For IEMs on the other hand, the manufacturer has to assume (predict) all of these factors, plus the multitude of variances that also exist due to the different pinna. So, while it might seem like bypassing certain gain factors makes things easier (in this case the pinna flange and concha), it also introduces an additional point of variation.
So for example, if the tuning assumes pinna effect (a), matching the ear of person A, but person B’s brain is normalized for pinna effect (b), then it likely won’t sound right to person B, even if it’s fine for person A. This kind of goes back to the previous discussion as well, where differences in impressions are more likely to occur as a result of physical interactions or unique couplings - and in the case of IEMs, it’s literally bypassing a physical part of the ear that our brains are otherwise normalizing for.

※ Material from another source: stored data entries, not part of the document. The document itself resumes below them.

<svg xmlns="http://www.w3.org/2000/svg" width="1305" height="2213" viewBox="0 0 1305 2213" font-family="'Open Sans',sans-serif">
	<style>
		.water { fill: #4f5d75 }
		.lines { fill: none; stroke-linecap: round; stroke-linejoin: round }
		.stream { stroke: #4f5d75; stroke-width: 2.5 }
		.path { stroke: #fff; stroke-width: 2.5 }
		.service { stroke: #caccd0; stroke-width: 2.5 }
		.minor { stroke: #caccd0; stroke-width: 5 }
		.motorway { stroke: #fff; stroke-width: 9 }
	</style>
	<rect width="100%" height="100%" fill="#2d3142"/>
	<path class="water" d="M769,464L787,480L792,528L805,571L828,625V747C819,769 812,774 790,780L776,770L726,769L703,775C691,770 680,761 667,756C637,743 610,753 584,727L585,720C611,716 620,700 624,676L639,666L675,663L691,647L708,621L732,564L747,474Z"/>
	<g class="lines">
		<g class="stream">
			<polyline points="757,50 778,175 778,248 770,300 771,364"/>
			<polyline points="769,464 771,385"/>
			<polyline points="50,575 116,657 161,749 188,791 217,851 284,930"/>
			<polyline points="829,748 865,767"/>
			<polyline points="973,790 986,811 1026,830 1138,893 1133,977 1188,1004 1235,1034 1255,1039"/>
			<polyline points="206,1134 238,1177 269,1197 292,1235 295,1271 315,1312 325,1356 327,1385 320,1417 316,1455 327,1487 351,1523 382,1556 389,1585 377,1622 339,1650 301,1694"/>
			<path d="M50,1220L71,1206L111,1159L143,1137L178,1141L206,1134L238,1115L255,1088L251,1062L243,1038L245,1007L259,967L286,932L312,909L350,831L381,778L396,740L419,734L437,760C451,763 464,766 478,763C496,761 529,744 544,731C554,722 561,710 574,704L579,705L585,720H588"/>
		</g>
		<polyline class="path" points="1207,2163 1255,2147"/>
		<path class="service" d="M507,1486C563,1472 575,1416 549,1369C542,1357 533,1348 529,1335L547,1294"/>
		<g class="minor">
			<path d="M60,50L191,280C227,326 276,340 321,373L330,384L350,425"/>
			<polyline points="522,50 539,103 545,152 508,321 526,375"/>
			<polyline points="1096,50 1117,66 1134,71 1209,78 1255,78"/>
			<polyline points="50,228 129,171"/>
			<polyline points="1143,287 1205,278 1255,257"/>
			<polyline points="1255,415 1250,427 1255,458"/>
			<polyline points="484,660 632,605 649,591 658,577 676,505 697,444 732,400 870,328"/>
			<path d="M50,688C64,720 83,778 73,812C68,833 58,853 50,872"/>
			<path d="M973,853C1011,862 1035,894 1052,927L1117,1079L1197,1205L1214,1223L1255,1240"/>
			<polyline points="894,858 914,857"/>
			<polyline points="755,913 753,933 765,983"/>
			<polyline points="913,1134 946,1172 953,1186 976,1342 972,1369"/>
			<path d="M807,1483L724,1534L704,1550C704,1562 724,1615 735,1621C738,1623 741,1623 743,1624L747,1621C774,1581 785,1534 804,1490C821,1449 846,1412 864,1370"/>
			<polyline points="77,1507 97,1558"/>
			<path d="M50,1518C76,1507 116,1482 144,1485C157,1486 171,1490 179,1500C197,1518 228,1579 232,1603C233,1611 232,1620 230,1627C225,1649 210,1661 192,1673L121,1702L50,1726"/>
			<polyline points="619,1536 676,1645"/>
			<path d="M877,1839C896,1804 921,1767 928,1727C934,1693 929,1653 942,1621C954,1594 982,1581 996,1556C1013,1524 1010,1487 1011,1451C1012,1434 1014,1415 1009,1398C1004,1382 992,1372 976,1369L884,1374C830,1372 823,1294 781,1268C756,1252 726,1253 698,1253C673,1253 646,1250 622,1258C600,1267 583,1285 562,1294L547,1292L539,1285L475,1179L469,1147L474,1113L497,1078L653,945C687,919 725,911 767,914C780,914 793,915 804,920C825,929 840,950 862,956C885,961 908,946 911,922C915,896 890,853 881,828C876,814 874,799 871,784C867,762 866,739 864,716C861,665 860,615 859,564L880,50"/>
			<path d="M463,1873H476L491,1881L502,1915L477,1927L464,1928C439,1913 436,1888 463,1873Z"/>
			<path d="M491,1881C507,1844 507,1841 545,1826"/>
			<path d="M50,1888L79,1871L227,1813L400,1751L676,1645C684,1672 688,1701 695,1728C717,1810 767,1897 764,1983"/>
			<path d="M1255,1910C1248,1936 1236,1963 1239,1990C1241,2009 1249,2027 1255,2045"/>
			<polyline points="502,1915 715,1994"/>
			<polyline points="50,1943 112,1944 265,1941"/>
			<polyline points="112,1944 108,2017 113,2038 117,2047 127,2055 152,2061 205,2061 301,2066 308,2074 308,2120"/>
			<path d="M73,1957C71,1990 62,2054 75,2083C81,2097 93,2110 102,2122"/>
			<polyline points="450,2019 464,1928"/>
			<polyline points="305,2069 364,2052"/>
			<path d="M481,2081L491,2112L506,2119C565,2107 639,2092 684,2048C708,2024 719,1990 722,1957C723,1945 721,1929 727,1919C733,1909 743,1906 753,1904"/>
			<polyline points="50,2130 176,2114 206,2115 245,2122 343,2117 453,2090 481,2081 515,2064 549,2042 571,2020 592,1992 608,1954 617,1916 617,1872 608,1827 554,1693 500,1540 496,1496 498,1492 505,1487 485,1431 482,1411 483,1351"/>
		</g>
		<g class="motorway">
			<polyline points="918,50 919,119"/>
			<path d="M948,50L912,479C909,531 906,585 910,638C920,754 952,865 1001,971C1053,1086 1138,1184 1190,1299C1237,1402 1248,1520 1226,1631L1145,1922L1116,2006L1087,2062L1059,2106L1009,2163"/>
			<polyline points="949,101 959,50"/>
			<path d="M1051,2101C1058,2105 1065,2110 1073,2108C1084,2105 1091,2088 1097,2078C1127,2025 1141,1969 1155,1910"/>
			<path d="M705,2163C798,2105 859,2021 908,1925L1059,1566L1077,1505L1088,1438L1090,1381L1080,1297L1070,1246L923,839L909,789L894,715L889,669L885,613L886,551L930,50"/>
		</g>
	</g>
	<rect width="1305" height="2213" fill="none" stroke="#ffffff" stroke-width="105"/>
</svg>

I’m not trying to be argumentative but while I agree positional variance has a large influence, I don’t think that is what oratory1990 is talking about in that post. He doesn’t mention position. He mentions that a “specific individual deviates from the average” and “your ears will be very different from the 5128”.
Yes! This is a BIG deal begin able to compare measurements. For one thing it might shed some light on unit variance of various headphones. And for another if (like me) you are interested in using EQ it gives multiple data sets to choose from.
Yes, I’m just meaning from conversations I’ve had with him. I should amend my post because you’re right this isn’t what he’s talking about in what you’ve quoted. But you can see the effects of positional variance on even the 711 rigs. By the way, there is a connection there. As you’ve noted, coupling differences (on different people), will influence the effects similar to that of positional or clamp pressure variance. The nice thing about testing by ear however is that you can generally get a sense of where it sounds the most appropriate - as in which position sounds best. That’s not so easy to do with just the rig, you have to kind of match it to what you hear when it’s at its best position.
Would it be useful to publish a sort of “best case / worst case” for high frequencies?
The idea would be to show the best/worst results from different positions on the test rig which would give a range of what different people could experience.
That may well require a norming study with a variety of human participants. A test rig is a model of ears based on an ‘average’ or ‘median’ human head/ear size, shape, and placement. It’s just a model.
A norming study would test specific frequencies with different people and headsets in different positions. The process would be a lot like going to an audiologist for a hearing test. And tedious. And costly.
After that one would know for sure what people COULD experience – then fold that back to the test rig (model) to validate its ability to cover the full spectrum of the possible.
I think when it comes to publishing measurements, we should be aiming for ‘best case’, because you can get some very strange results that would be immediately recognizable as wrong when listening.
I’m struggling now to make sense of drastically different conclusions in reviews. Is it differences in perception, differences in equipment/setup or just old fashioned people trolling?
Too many mutually-exclusive conclusions about the same headphones.
Edit: I don’t mean the official headphones.com reviews. I was talking about reviews from various different sites.
Yeah, the position and clamp force will vary with the individual just like ear shape. And all three together will influence (if not determine) the interaction between the headphone and your ears. I hadn’t thought of that.